Proposer: David Raznick
Abstract.
We are trying to achieve these goals.
- To get people involved with making edits to CKAN metadata.
- To have an ownership model as to who can moderate and validate these changes
- To not put too huge a burden on these owners.
In order to achieve this, a feature which lets anyone edit a package but only let the moderator/owner accept it. The moderator should be able to look at a list of changes and accept the ones that
This cep is not about 'if' we need such a feature, it is about 'how' we go about implementing it. Another cep may needed for the 'if' case.
The Problem
We need the following to be possible.
- Storing revision of objects that are not the current active one.
- A way of the user viewing past revisions.
- Accessing not only the history of a particular object but also of related objects at that time. i.e If a resource related to a package changes we need a way to see this when looking at the package.
- A robust way of doing this in the face of database schema changes.
- Make sure database queries are quick.
Solutions.
- Store the whole dictization of the package and all its related objects every time you change anything in its dictized representation and only save to the database proper if accepted.
Pros
- Easy to implement, we already have a preview which makes the dictized form of a package without actually saving it. This will just need to be persisted in some way.
- Fast retrieval.
- Potential to store a branching revision tree of changes.
Cons
- No easy way to remake the dictized packages historically or if there is an there a change in the way we represent packages, i.e schema changes.
- Will only work for the particular objects we decide to store these changes for.
- Stores a lot of repeated information
- Write specialized queries for every read of the database looking only at the revision tables.
This method requires there to be a change in the way we use VDM, so that we manage statefulness ourselves. We will need to add other states such as 'waiting for approval'.
Pros
- No specialized storage required
- Only need to change queries when schema changes
- Can be made to work easily for other objects
Cons
- Slower query time on read, as even looking at the last active package will need to do a fairly complicated query.
Implementation details.
1.
A new table with columns id, user, package_id, timestamp, revision_id, parent_id, dictized_package.
revision_id should be null unless it is actually persisted to the database. parent_id is the id that this package_dict was changed from.
We could store only the diffs of the dictized_package as long as we assure that everything inside the json is stably sorted, this will make getting the historical data out slower.
Getting out the history of the dictized packages is an intensive task, as it will require replaying the whole history of all the changes and creating the dict for each change. This re-caching will need to be redone for every change we make to dictized representation of a package.
2.
Every normal packages read needs to look at the revision table to see the last accepted change in the dictized representation of the package.

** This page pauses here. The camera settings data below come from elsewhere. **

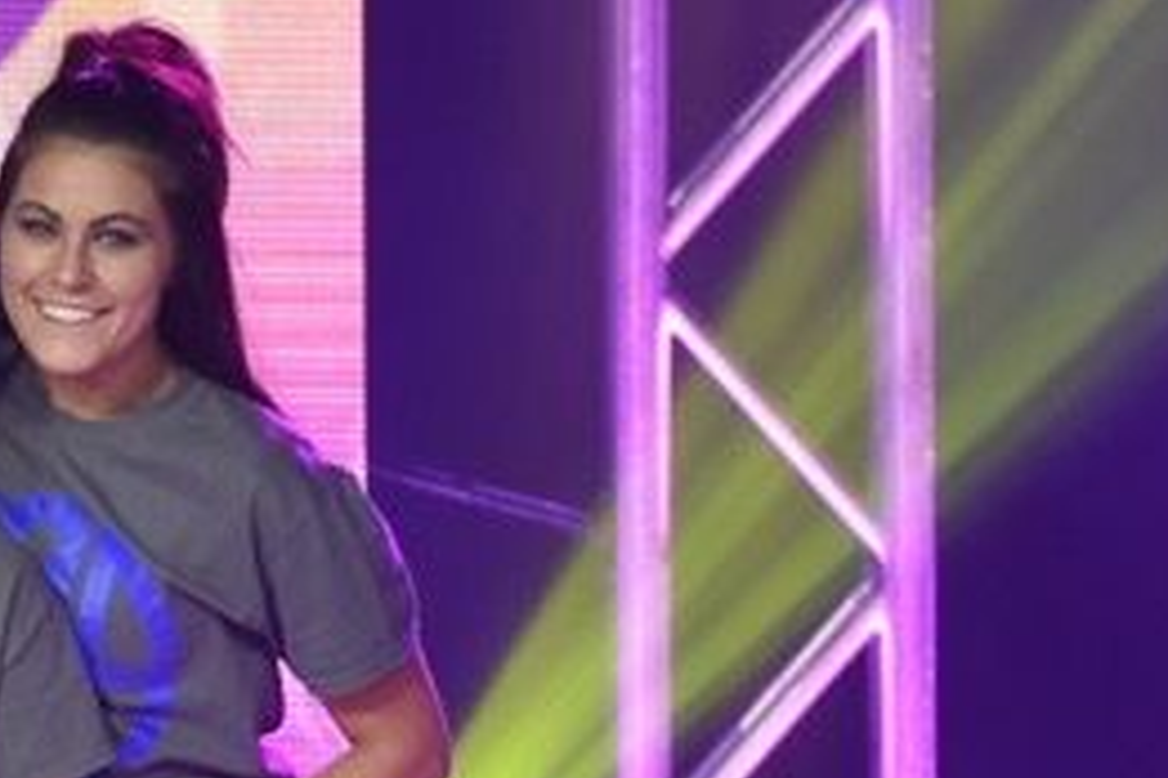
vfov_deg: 1.4
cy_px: 393
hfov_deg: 2.1
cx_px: -528
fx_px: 31858
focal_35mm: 982
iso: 1250
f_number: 2.8
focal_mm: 200
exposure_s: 1/200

We also need to way to get what the dictized representation of the package was like at any point of its revision history. This querying is non-trivial in sql.
Participants
David Raznick to do it.
Progress.
Decided to go with option 2. However we will change the revisioning system to be like the schema attached.
This gets rid of difficult querying problems caused by querying the revision tables by adding an end date, meaning you can do range queries.
The better and more normalized version of a revisioning system is outlined https://docs.google.com/drawings/d/1Y7nMgVsrs081Pame2RdbZHlCAlV33ddTZ8VAsab1j-0/edit?hl=en_GB&authkey=CJfd8vsB.
We will be a step closer to that, with this change, but we will keep the current vdm more or less, intact.
|